What does int() do in C++?

Question

The following code can pass compiling and will print 0 on the console. I saw similar code in STL. Does type int in C++ have a constructor? Is int() a call of some defined function?

int main()
{
    int a = int();
    cout << a << endl;
    return 0;
}

Answer 1

first, we start with this syntax:

type    variableName = type();

this syntax is called value initialization of a variableName, or in other word we say a variableName is zero initialized.

But, what is the meaning of the value initialization.

if the type of a variableName is a built-in/scalar type like (int, char, ...), value initialization mean that a variableName is initialized with the value zero.

and if the type is a complex type like (classes, structs, ...) mean that a variableName is initialized by calling its default constructor.

Answer 2

int() is the constructor of class int. It will initialise your variable a to the default value of an integer, i.e. 0.

Even if you don't call the constructor explicitly, the default constructor, i.e. int() , is implicitly called to initialise the variable.

Otherwise there will be a garbage value in the variable.

Answer 3

In this context,

int a = int(); // 1)

it value-initializes a, so that it holds value 0. This syntax does not require the presence of a constructor for built-in types such as int.

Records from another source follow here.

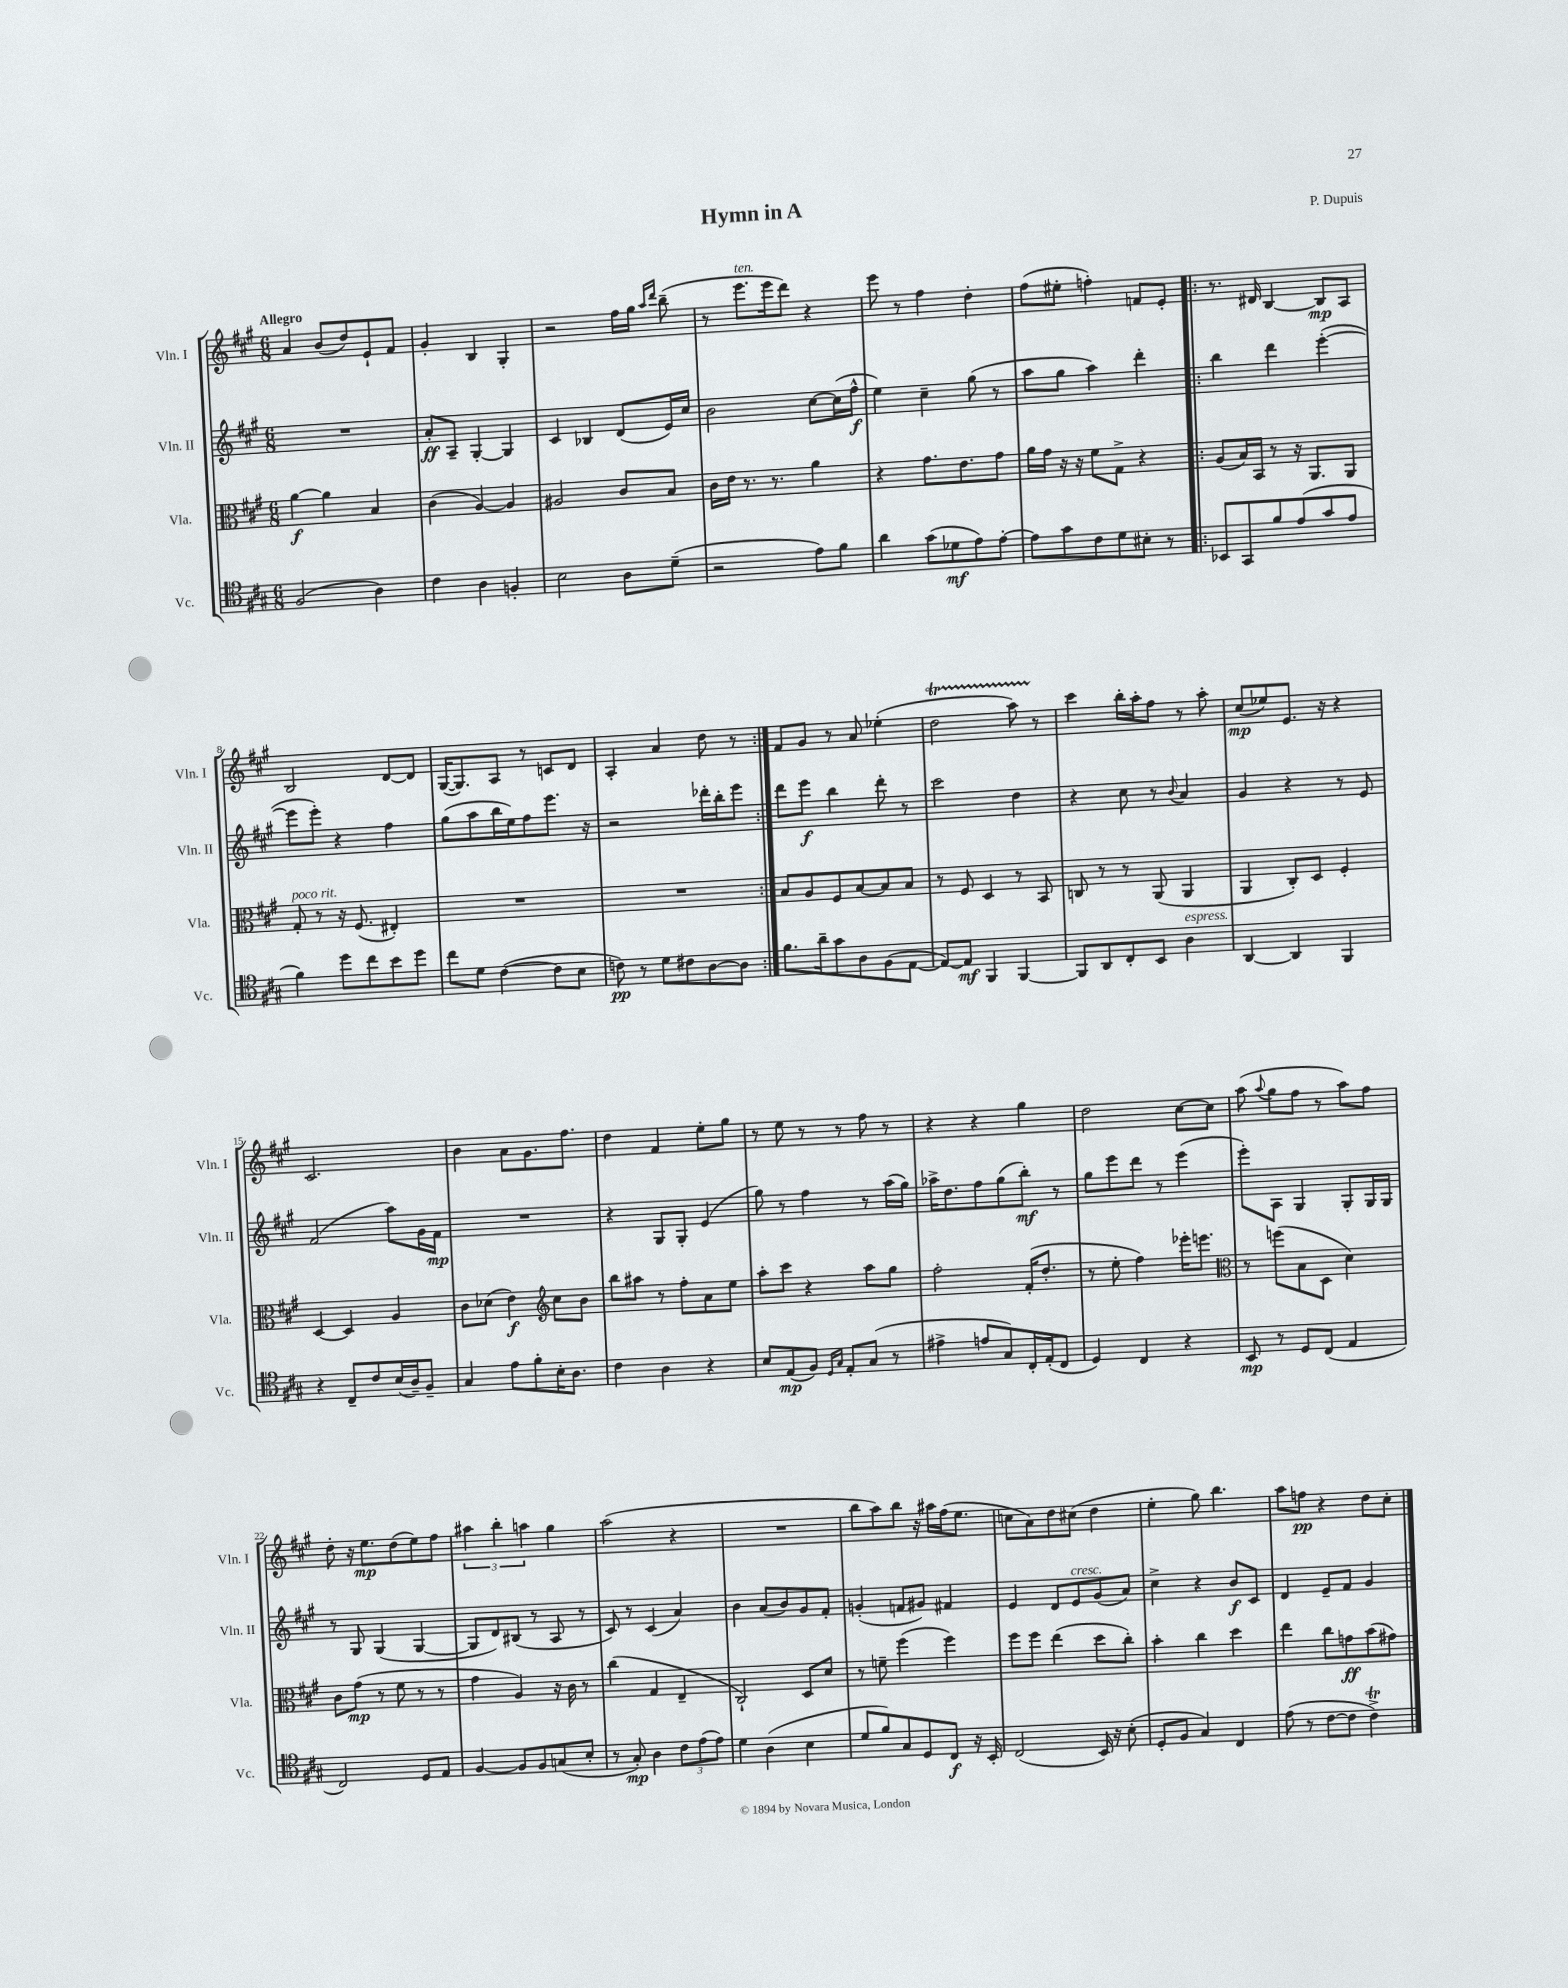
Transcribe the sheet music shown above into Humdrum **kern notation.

**kern	**kern	**kern	**kern
*staff4	*staff3	*staff2	*staff1
*clefC4	*clefC3	*clefG2	*clefG2
*k[f#c#g#]	*k[f#c#g#]	*k[f#c#g#]	*k[f#c#g#]
*M6/8	*M6/8	*M6/8	*M6/8
(2F#/	[4a\	2.r	4a/
.	4a\]	.	(8b/L
.	.	.	8dd/)
4A\)	4B/	.	8e`/
.	.	.	8f#/J
=	=	=	=
4c#\	(4c#\	8a'/L	4g#'/
.	.	8A~/J	.
4A\	[4A/)	[4G#'/	4B/
4F'/	4A/]	4G#/]	4G#'/
=	=	=	=
2B\	2A#/	4c#/	2r
.	.	4B-/	.
8A\L	8c#/L	(8d/L	16ff#\LL
.	.	.	16gg#\JJ
.	.	.	16qqaa/LL
.	.	.	16qqddd/JJ
(8d~\J	8B/J	16e/L)	(8bb~\
.	.	16cc#/JJ	.
=	=	=	=
2r	16c#\LL	2b\	8r
.	16e\JJ	.	.
.	8.r	.	8.eee\L
.	8.r	.	16eee\k
.	.	.	8ddd\J)
8e\L)	4a\	[8cc#\L	4r
8f#\J	.	(16cc#\]L	.
.	.	16ff#^^\JJ	.
=	=	=	=
4a\	4r	4ee\)	8eee\
.	.	.	8r
(8g#\L	8.g#\L	4cc#~\	4ff#\
8d-\	.	.	.
.	8.e\	.	.
8e\)	.	(8gg#\	4dd'\
[8e'\J	8g#\J	8r	.
=	=	=	=
8e\]L	16a\LL	8aa\L	(8ff#\L
.	16g#\JJ	.	.
8g#\	16r	8gg#\J	8ee#'\J
.	16r	.	.
8c#\	8f#\L	4aa\)	4ff'\)
8d\	8G#^\J	.	.
8B#'\J	4r	4ddd'\	8f/L
8r	.	.	8e'/J
=!|:	=!|:	=!|:	=!|:
8BB-/L	(8A/L	4bb\	8.r
8GG#/	16B/L)	.	.
.	16BB/JJ	.	16d#/
8f#/	8r	4ddd\	[4B/
(8e/	16r	.	.
.	8.AA/L	.	.
8g#/	.	([4eee'\	8B/]L
8e/J	8AA/J	.	8A/J
=	=	=	=
4f#\)	8G#'/	8eee\]L	2B/
.	8r	8eee'\J)	.
8dd\L	16r	4r	.
.	(8.F#/	.	.
8cc#\	.	.	.
8b\	4E#'/)	4ff#\	[8d/L
8dd\J	.	.	8d/]J
=	=	=	=
8cc#\L	2.r	(8gg#\L	([16G#/LK
.	.	.	8.G#/])
8d\J	.	8aa\	.
([4c#\	.	16bb\L	8A/J
.	.	16ee\J)	.
.	.	8ff#\	8r
8c#\]L	.	8.eee\J	8c/L
8B\J	.	.	8d/J
.	.	16r	.
=	=	=	=
8c\)	2.r	2r	4A'/
8r	.	.	.
8d\L	.	.	4a/
8c#\	.	.	.
[8A\	.	16ddd-'\LL	8dd\
.	.	16bb'\J	.
8A\]J	.	8eee\J	8r
=:|!	=:|!	=:|!	=:|!
8.f#\L	8B/L	8ddd\L	8f#/L
.	8A/	8eee\J	8g#/J
16a~\k	.	.	.
8g#\	8F#/	4bb\	8r
8A\	[8B/	.	8a/
(8F#\	8B/]	8ddd'\	(4ee-'\
[8E\J	8B/J	8r	.
=	=	=	=
8E/_L)	8r	2ccc#\	2dd\
8E/]J	8F#/	.	.
4FF#/	4D/	.	.
[4FF#/	8r	4dd\	8aa\)
.	8BB/	.	8r
=	=	=	=
8FF#/]L	8C/	4r	4ccc#\
8AA/	8r	.	.
8C#'/	8r	8cc#\	16bb'\LL
.	.	.	16aa'\J
8BB/J	(8AA/	8r	8ff#\J
.	.	8qqb/	.
4A\	4AA/	4a/	8r
.	.	.	8aa'\
=	=	=	=
[4AA/	4AA/	4g#/	(8cc#/L
.	.	.	8ee-/)
4AA/]	8C#'/L)	4r	8.e/J
.	8D/J	.	.
.	.	.	16r
4FF#/	4F#'/	8r	4r
.	.	8e/	.
=	=	=	=
4r	[4D/	(2f#/	2.c#/
8C#~/L	4D/]	.	.
8c#/	.	.	.
(16B/L	4A/	8aa\L)	.
16A~/J)	.	.	.
8F#~/J	.	16g#\L	.
.	.	16f#\JJ	.
=	=	=	=
4G#/	8c#\L	2.r	4b\
.	(8d-\J	.	.
8e\L	4e\)	.	8a\L
8f#'\	.	.	8.g#\
*	*clefG2	*	*
16B'\K	8cc#\L	.	.
8.A\J	.	.	8.ff#\J
.	8b\J	.	.
=	=	=	=
4c#\	8bb\L	4r	4dd\
.	8aa#\J	.	.
4A\	8r	8G#/L	4f#/
.	8ff#'\L	8G#'/J	.
4r	8a\	(4e/	8ee'\L
.	8ee\J	.	8gg#\J
=	=	=	=
8B/L	8aa'\L	8gg#\)	8r
(8E/	8ccc#\J	8r	8ee\
8F#/J)	4r	4ff#\	8r
16qqD/LL	.	.	.
16qqG#/JJ	.	.	.
8E'/L	.	.	8r
(8G#/J	8aa\L	8r	8ff#\
8r	8gg#\J	(16aa\LL	8r
.	.	16gg#\JJ)	.
=	=	=	=
4e#^\	2ff#'\	16aa-^\LK	4r
.	.	8.dd\	.
8e/L	.	8ff#\	4r
8G#/)	.	(8gg#\	.
16C#'/L	(16f#'/LK	8bb'\J)	4gg#\
(16E'/J	8.dd'/J	.	.
8C#/J	.	8r	.
=	=	=	=
4D/)	8r	8gg#\L	2dd\
.	8ee'\	8eee\	.
4C#/	4ff#\)	8ddd\J	.
.	.	8r	.
4r	16eee-'\LK	(4eee\	[8cc#\L
.	8.eee\J	.	.
.	.	.	8cc#\]J
=	=	=	=
*	*clefC3	*	*
8BB/	8r	8eee'\L)	(8aa\
.	.	.	8qqaa/
8r	(8ff\L	8A\J	8gg#\L
8D/L	8B\	4G#/	8ff#\J
(8C#/J	8D\J	.	8r
4E/	4d\)	8G#'/L	8aa\L)
.	.	16G#/L	8ff#\J
.	.	16G#/JJ	.
=	=	=	=
2C#/)	8c#\L	8r	8dd'\
.	(8g#\J	8G#/	16r
.	.	.	8.ee\L
.	8r	(4G#/	.
.	8f#\	.	(8dd\
8D/L	8r	[4G#/	8ee\)
8E/J	8r	.	8ff#\J
=	=	=	=
[4F#/	4g#\	8G#/]L	6aa#\
.	.	8d/)	.
.	.	.	6bb'\
8F#/]L	4A/)	(8B#/J	.
.	.	.	6aa\
8F#/	.	8r	.
(8G/	16r	8A/	4gg#\
.	16c#\	.	.
8B'/J	8r	8r	.
=	=	=	=
8r	(4cc#\	8c#/)	(2aa\
8G#'/)	.	8r	.
4A\	4G#/	(4c#/	.
12c#\L	4E~/	4a/)	4r
(12e\	.	.	.
12e\J)	.	.	.
=	=	=	=
4d\	2C#`/)	4b\	2.r
(4A\	.	(8a/L	.
.	.	8b/)	.
4B\	8D/L	8g#/	.
.	8d/J	8f#'/J	.
=	=	=	=
8d/L	8r	(4g'/	8bb\L
8f#/)	8f~\	.	8aa\)
8G#/	(4ff#\	8f/L	8bb\J
8D/	.	8g#/J)	16r
.	.	.	16aa#\LL
8C#/J	4ff#\)	4f#/	(16ff#\J
.	.	.	8.ee\J
16r	.	.	.
16BB'/	.	.	.
=	=	=	=
(2C#/	8ff#\L	4e/	8cc\L
.	8ff#\J	.	8a\)
.	(4ee\	8d/L	8dd\
.	.	8e/	(8cc#\J
16BB/)	8dd\L	(8g#/	4dd\
16r	.	.	.
(8B'\	8cc#'\J)	8a/J)	.
=	=	=	=
8D'/L	4b'\	4cc#^\	4ee'\
8F#/J	.	.	.
4G#/)	4cc#\	4r	8gg#\)
.	.	.	4.bb\
4C#/	4dd\	8b/L	.
.	.	8c#/J	.
=	=	=	=
(8e\	4ee\	4d/	8aa\L
8r	.	.	8ff\J
[8c#\L	8cc#\L	8e~/L	4r
8c#\]J	8g\	8f#/J	.
4c#^\)	(8b\	4g#/	8dd\L
.	8g#\J)	.	8cc#'\J
==	==	==	==
*-	*-	*-	*-
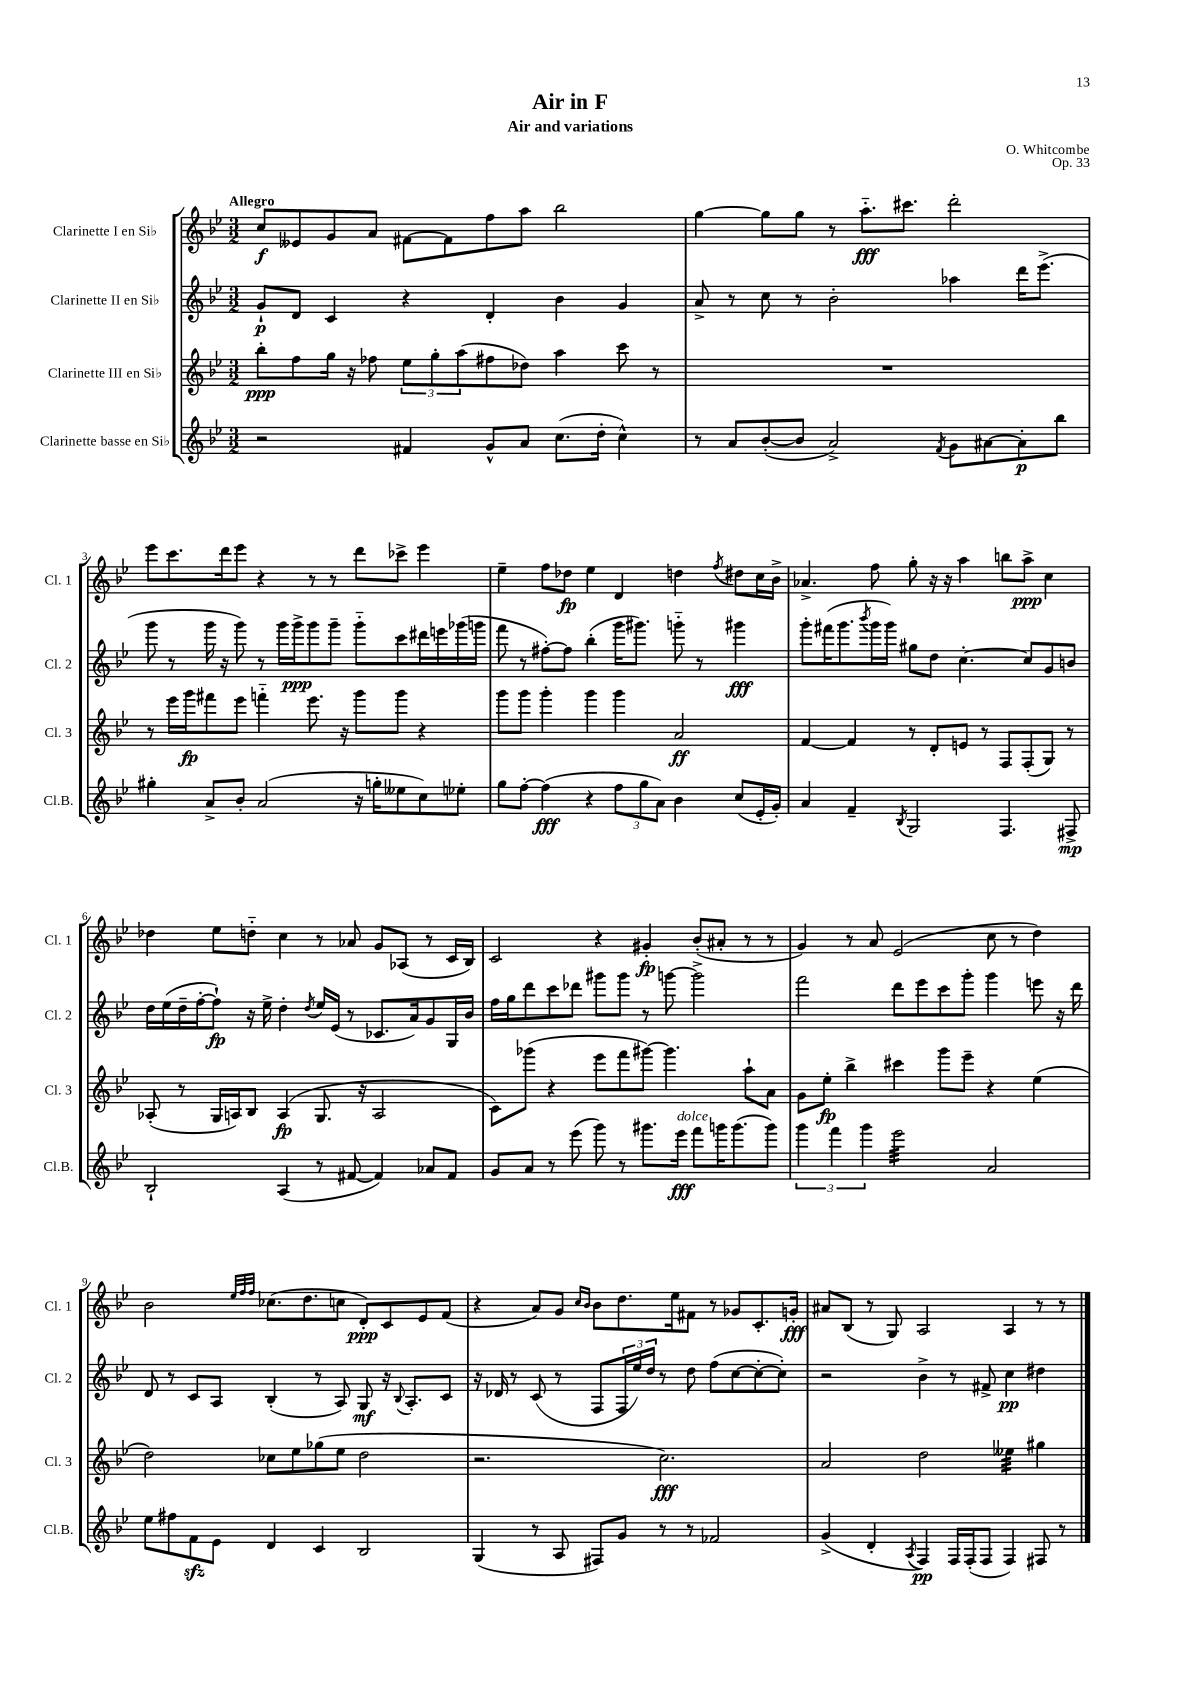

Note that this form is necessary because the following is parsed as a function declaration, rather than an initialization:

int a(); // 2) function a() returns an int

In C++11 you can achieve value initialization with a more intuitive syntax:

int a{}; // 3)

Edit in this particular case, there is little benefit from using 1) or 3) over

int a = 0;

but consider

template <typename T>
void reset(T& in) { in = T(); }

then

int i = 42;
reset(i);   // i = int()